RewriteCond %{HTTP_HOST} ^208.75.151.227$ [NC]
RewriteCond %{REQUEST_URI} !^/google.*.html$ [NC]
RewriteRule ^(.*)$ [mysite.com$1...] [R=301,L]

# Yes, I've read no-www.com, but my site already has much Google-Fu on
# www.blah.com. Feel free to comment this out.

# Uncomment for rewrite debugging
#RewriteLog logs/myapp_rewrite_log
#RewriteLogLevel 9

# Check for maintenance file and redirect all requests
RewriteCond %{DOCUMENT_ROOT}/system/maintenance.html -f
RewriteCond %{SCRIPT_FILENAME} !maintenance.html
RewriteRule ^.*$ /system/maintenance.html [L]

# Rewrite index to check for static
RewriteRule ^/$ /index.html [QSA]

# Rewrite to check for Rails cached page
RewriteRule ^([^.]+)$ $1.html [QSA]

# Redirect all non-static requests to cluster
RewriteCond %{DOCUMENT_ROOT}/%{REQUEST_FILENAME} !-f
RewriteRule ^/(.*)$ balancer://mysite_production_cluster%{REQUEST_URI} [P,QSA,L]

# Deflate
AddOutputFilterByType DEFLATE text/html text/plain text/xml application/xml application/xhtml+xml text/javascript text/css
BrowserMatch ^Mozilla/4 gzip-only-text/html
BrowserMatch ^Mozilla/4.0[678] no-gzip
BrowserMatch \bMSIE !no-gzip !gzip-only-text/html

# Uncomment for deflate debugging
#DeflateFilterNote Input input_info
#DeflateFilterNote Output output_info
#DeflateFilterNote Ratio ratio_info
#LogFormat '"%r" %{output_info}n/%{input_info}n (%{ratio_info}n%%)' deflate
#CustomLog logs/myapp_deflate_log deflate

ErrorLog /var/log/apache2/www.mysite.com_errors_log
CustomLog /var/log/apache2/www.mysite.com_log combined


</VirtualHost>

g1smd

9:37 pm on Mar 8, 2010 (gmt 0)

WebmasterWorld Senior Member 10+ Year Member Top Contributors Of The Month



A good many of the comments both myself and jdmorgan made, were completely ignored.

martinmartin

1:12 am on Mar 9, 2010 (gmt 0)

10+ Year Member



Do these redirects work as they are written here for subdirectories too? Ex: [images2.example.com...]

thx

martinmartin

2:31 pm on Mar 13, 2010 (gmt 0)

10+ Year Member



Jim said: In httpd.conf or other config files, two more ways to play:

# Externally redirect requests for all non-blank, non-canonical hostnames
RewriteCond %{HTTP_HOST} .
RewriteCond %{HTTP_HOST} !^www\.example\.com$
RewriteRule ^(.*)$ http://www.example.com$1 [R=301,L]

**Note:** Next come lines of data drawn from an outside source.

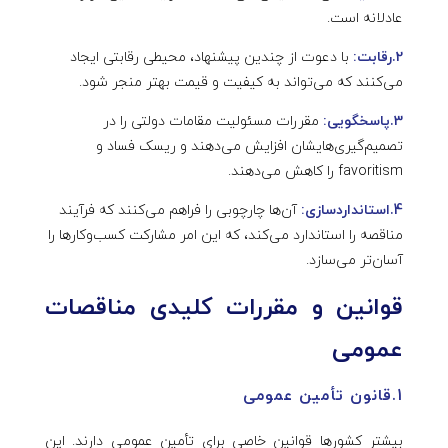
عادلانه است.
2.رقابت:
با دعوت از چندین پیشنهاد، محیطی رقابتی ایجاد
می‌کنند که می‌تواند به کیفیت و قیمت بهتر منجر شود.
3.پاسخگویی:
مقررات مسئولیت مقامات دولتی را در
تصمیم‌گیری‌هایشان افزایش می‌دهند و ریسک فساد و
favoritism را کاهش می‌دهند.
4.استانداردسازی:
آن‌ها چارچوبی را فراهم می‌کنند که فرآیند
مناقصه را استاندارد می‌کند، که این امر مشارکت کسب‌وکارها را
آسان‌تر می‌سازد.
قوانین و مقررات کلیدی مناقصات
عمومی
1.قانون تأمین عمومی
بیشتر کشورها قوانین خاصی برای تأمین عمومی دارند. این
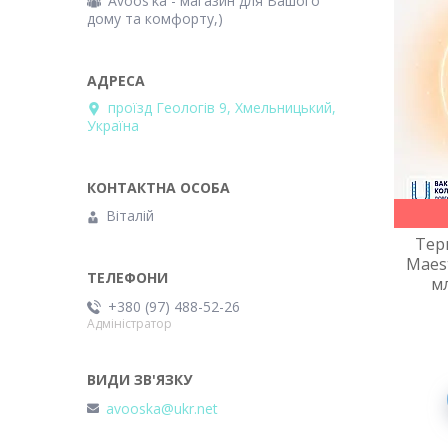
Avoos'ka - магазин для Вашого
дому та комфорту,)
проїзд Геологів 9, Хмельницький,
Україна
Віталій
Тер
Maest
мл
+380 (97) 488-52-26
Адміністратор
avooska@ukr.net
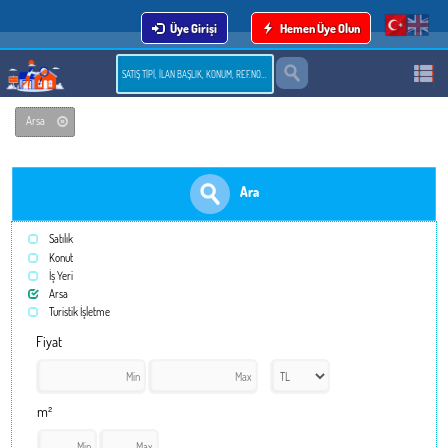
Üye Girişi
Hemen Üye Olun
Arsa
Ara
Satılık
Konut
İş Yeri
Arsa
Turistik İşletme
Fiyat
m²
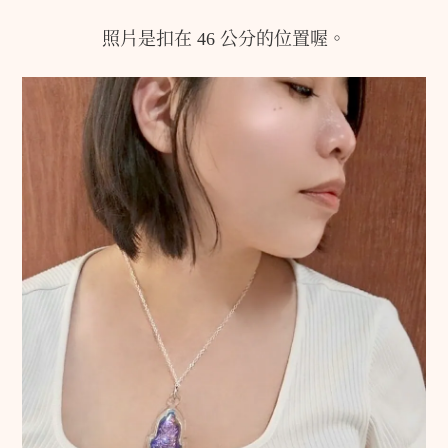
照片是扣在 46 公分的位置喔。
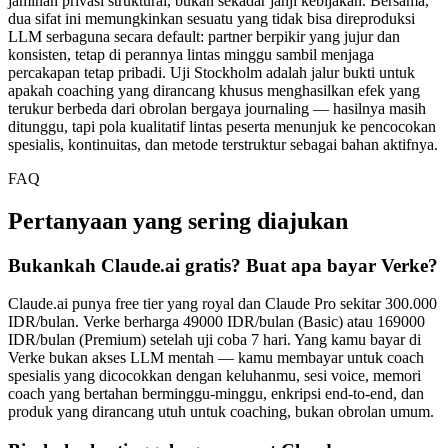
jaminan privasi struktural, bukan sekadar janji kebijakan. Bersama,
dua sifat ini memungkinkan sesuatu yang tidak bisa direproduksi
LLM serbaguna secara default: partner berpikir yang jujur dan
konsisten, tetap di perannya lintas minggu sambil menjaga
percakapan tetap pribadi. Uji Stockholm adalah jalur bukti untuk
apakah coaching yang dirancang khusus menghasilkan efek yang
terukur berbeda dari obrolan bergaya journaling — hasilnya masih
ditunggu, tapi pola kualitatif lintas peserta menunjuk ke pencocokan
spesialis, kontinuitas, dan metode terstruktur sebagai bahan aktifnya.
FAQ
Pertanyaan yang sering diajukan
Bukankah Claude.ai gratis? Buat apa bayar Verke?
Claude.ai punya free tier yang royal dan Claude Pro sekitar 300.000
IDR/bulan. Verke berharga 49000 IDR/bulan (Basic) atau 169000
IDR/bulan (Premium) setelah uji coba 7 hari. Yang kamu bayar di
Verke bukan akses LLM mentah — kamu membayar untuk coach
spesialis yang dicocokkan dengan keluhanmu, sesi voice, memori
coach yang bertahan berminggu-minggu, enkripsi end-to-end, dan
produk yang dirancang utuh untuk coaching, bukan obrolan umum.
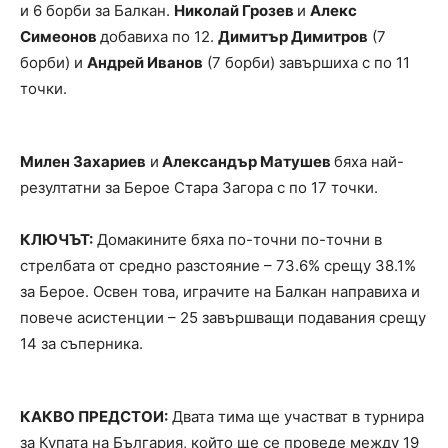
и 6 борби за Балкан.
Николай Грозев
и
Алекс
Симеонов
добавиха по 12.
Димитър Димитров
(7
борби) и
Андрей Иванов
(7 борби) завършиха с по 11
точки.
Милен Захариев
и
Александър Матушев
бяха най-
резултатни за Берое Стара Загора с по 17 точки.
КЛЮЧЪТ:
Домакините бяха по-точни по-точни в
стрелбата от средно разстояние – 73.6% срещу 38.1%
за Берое. Освен това, играчите на Балкан направиха и
повече асистенции – 25 завършващи подавания срещу
14 за съперника.
КАКВО ПРЕДСТОИ:
Двата тима ще участват в турнира
за Купата на България, който ще се проведе между 19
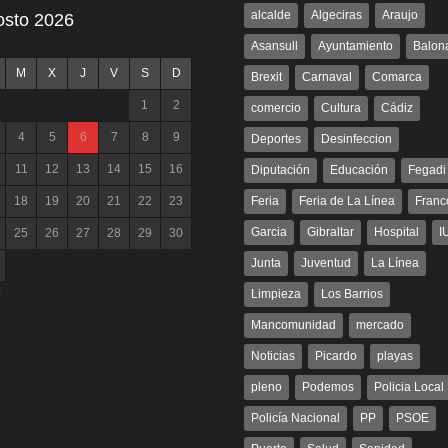
alcalde
Algeciras
Araujo
osto 2026
Asansull
Ayuntamiento
Balon
M
X
J
V
S
D
Brexit
Carnaval
Comarca
1
2
comercio
Cultura
Cádiz
4
5
6
7
8
9
Deportes
Desinfeccion
11
12
13
14
15
16
Diputación
Educación
Fegadi
18
19
20
21
22
23
Feria
Feria de La Línea
Franc
Garcia
Gibraltar
Hospital
I
25
26
27
28
29
30
Junta
Juventud
La Línea
l
Limpieza
Los Barrios
Mancomunidad
mercado
Noticias
Picardo
playas
pleno
Podemos
Policia Local
Policía Nacional
PP
PSOE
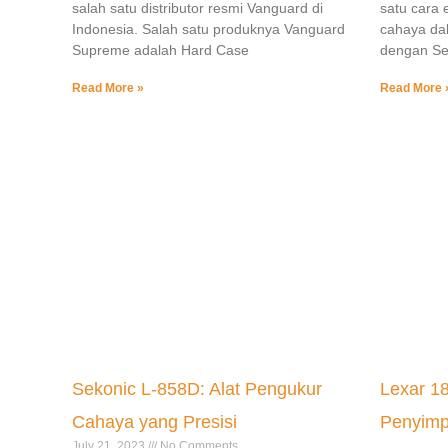
salah satu distributor resmi Vanguard di
satu cara 
Indonesia. Salah satu produknya Vanguard
cahaya dal
Supreme adalah Hard Case
dengan Sek
Read More »
Read More 
Sekonic L-858D: Alat Pengukur
Lexar 18
Cahaya yang Presisi
Penyimp
July 21, 2023
No Comments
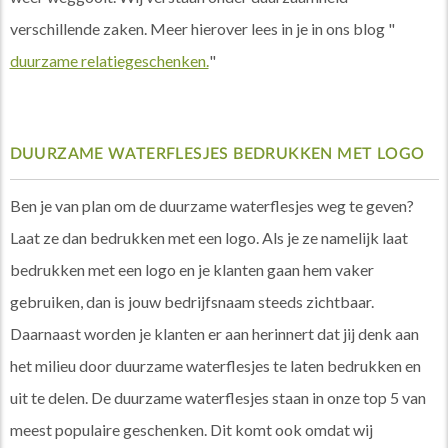
verschillende zaken. Meer hierover lees in je in ons blog "
duurzame relatiegeschenken.
"
DUURZAME WATERFLESJES BEDRUKKEN MET LOGO
Ben je van plan om de duurzame waterflesjes weg te geven?
Laat ze dan bedrukken met een logo. Als je ze namelijk laat
bedrukken met een logo en je klanten gaan hem vaker
gebruiken, dan is jouw bedrijfsnaam steeds zichtbaar.
Daarnaast worden je klanten er aan herinnert dat jij denk aan
het milieu door duurzame waterflesjes te laten bedrukken en
uit te delen. De duurzame waterflesjes staan in onze top 5 van
meest populaire geschenken. Dit komt ook omdat wij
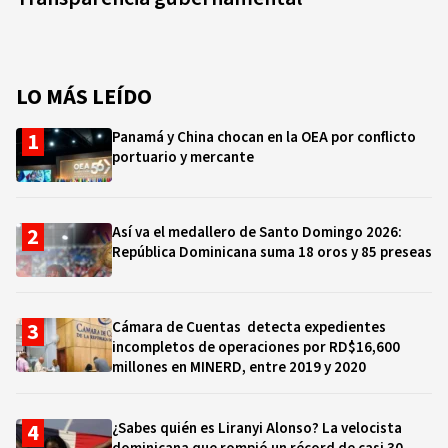
LO MÁS LEÍDO
Panamá y China chocan en la OEA por conflicto
portuario y mercante
Así va el medallero de Santo Domingo 2026:
República Dominicana suma 18 oros y 85 preseas
Cámara de Cuentas detecta expedientes
incompletos de operaciones por RD$16,600
millones en MINERD, entre 2019 y 2020
¿Sabes quién es Liranyi Alonso? La velocista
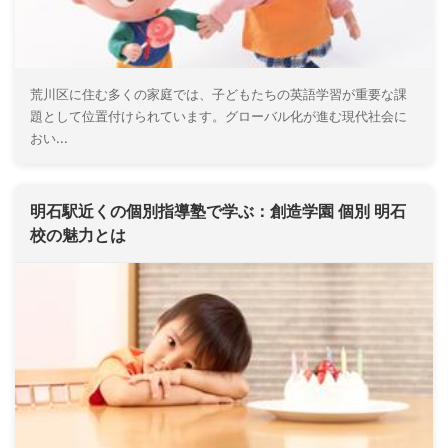
荒川区に住む多くの家庭では、子どもたちの英語学習が重要な課
題として位置付けられています。グローバル化が進む現代社会に
おい...
明石駅近くの個別指導塾で学ぶ：創造学園 個別 明石
校の魅力とは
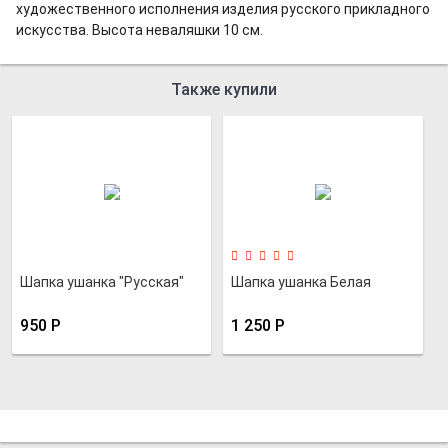
художественного исполнения изделия русского прикладного
искусства. Высота неваляшки 10 см.
Также купили
Шапка ушанка "Русская"
Шапка ушанка Белая
950
Р
1 250
Р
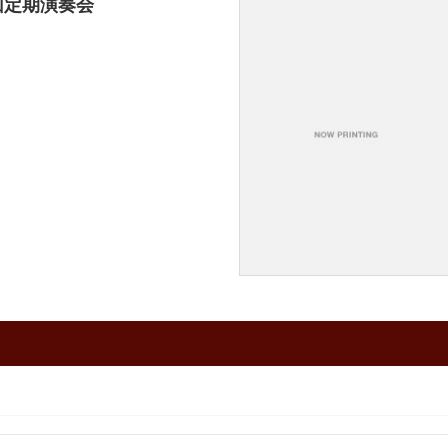
回定期演奏会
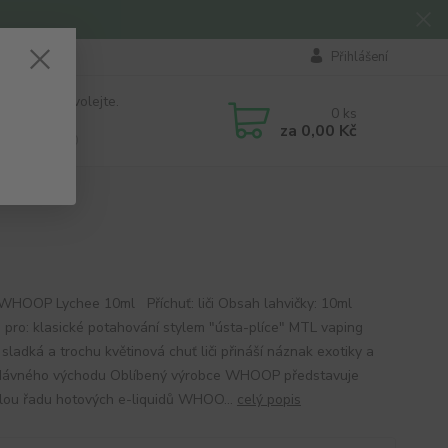
Přihlášení
 si rady? Zavolejte.
0
ks
184 411
za
0,00 Kč
á 8:00 - 16:00
 WHOOP Lychee 10ml Příchuť: liči Obsah lahvičky: 10ml
 pro: klasické potahování stylem "ústa-plíce" MTL vaping
sladká a trochu květinová chuť liči přináší náznak exotiky a
dávného východu Oblíbený výrobce WHOOP představuje
lou řadu hotových e-liquidů WHOO...
celý popis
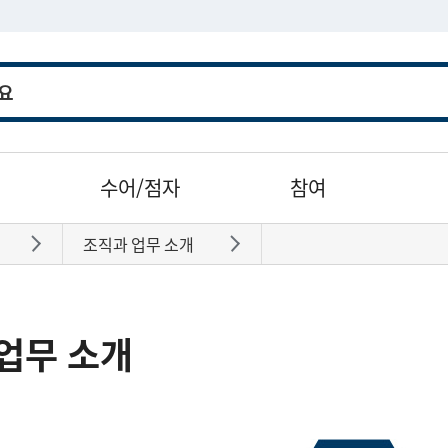
수어/점자
참여
조직과 업무 소개
바로가기
바로가기
업무 소개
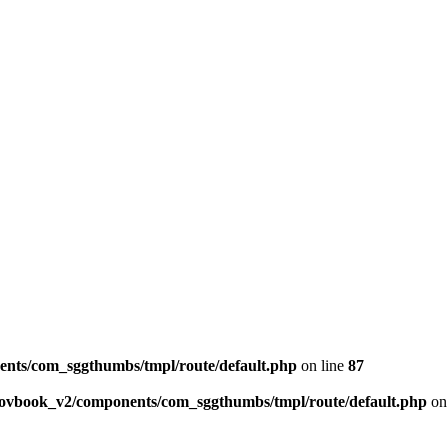
ents/com_sggthumbs/tmpl/route/default.php
on line
87
skovbook_v2/components/com_sggthumbs/tmpl/route/default.php
on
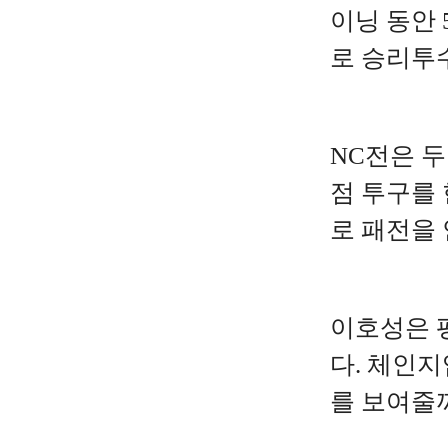
이닝 동안 
로 승리투
NC전은 두
점 투구를 
로 패전을 
이호성은 평
다. 체인지
를 보여줄까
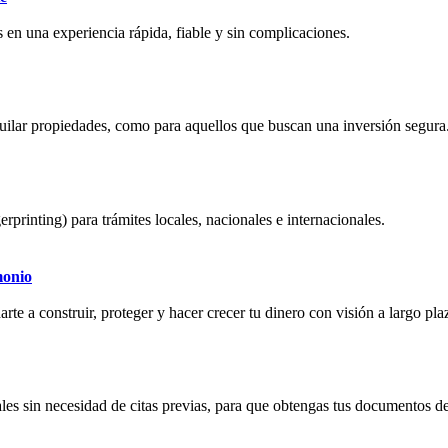
 en una experiencia rápida, fiable y sin complicaciones.
quilar propiedades, como para aquellos que buscan una inversión segura
erprinting) para trámites locales, nacionales e internacionales.
monio
rte a construir, proteger y hacer crecer tu dinero con visión a largo pla
les sin necesidad de citas previas, para que obtengas tus documentos de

# Externally redirect requests for non-www hostname or IP address as hostname
RewriteCond %{HTTP_HOST} ^example\com$ [NC,OR]
RewriteCond %{HTTP_HOST} ^[0-9]+(\.[0-9]){3}$
RewriteRule ^(.*)$ http://www.example.com$1 [R=301,L]

Question: could/should we use both of these and replace with what we now have?

g1smd

8:12 pm on Mar 13, 2010 (gmt 0)

WebmasterWorld Senior Member 10+ Year Member Top Contributors Of The Month



Pick just one of the three options, but each has a specific server configuration that it can be used with.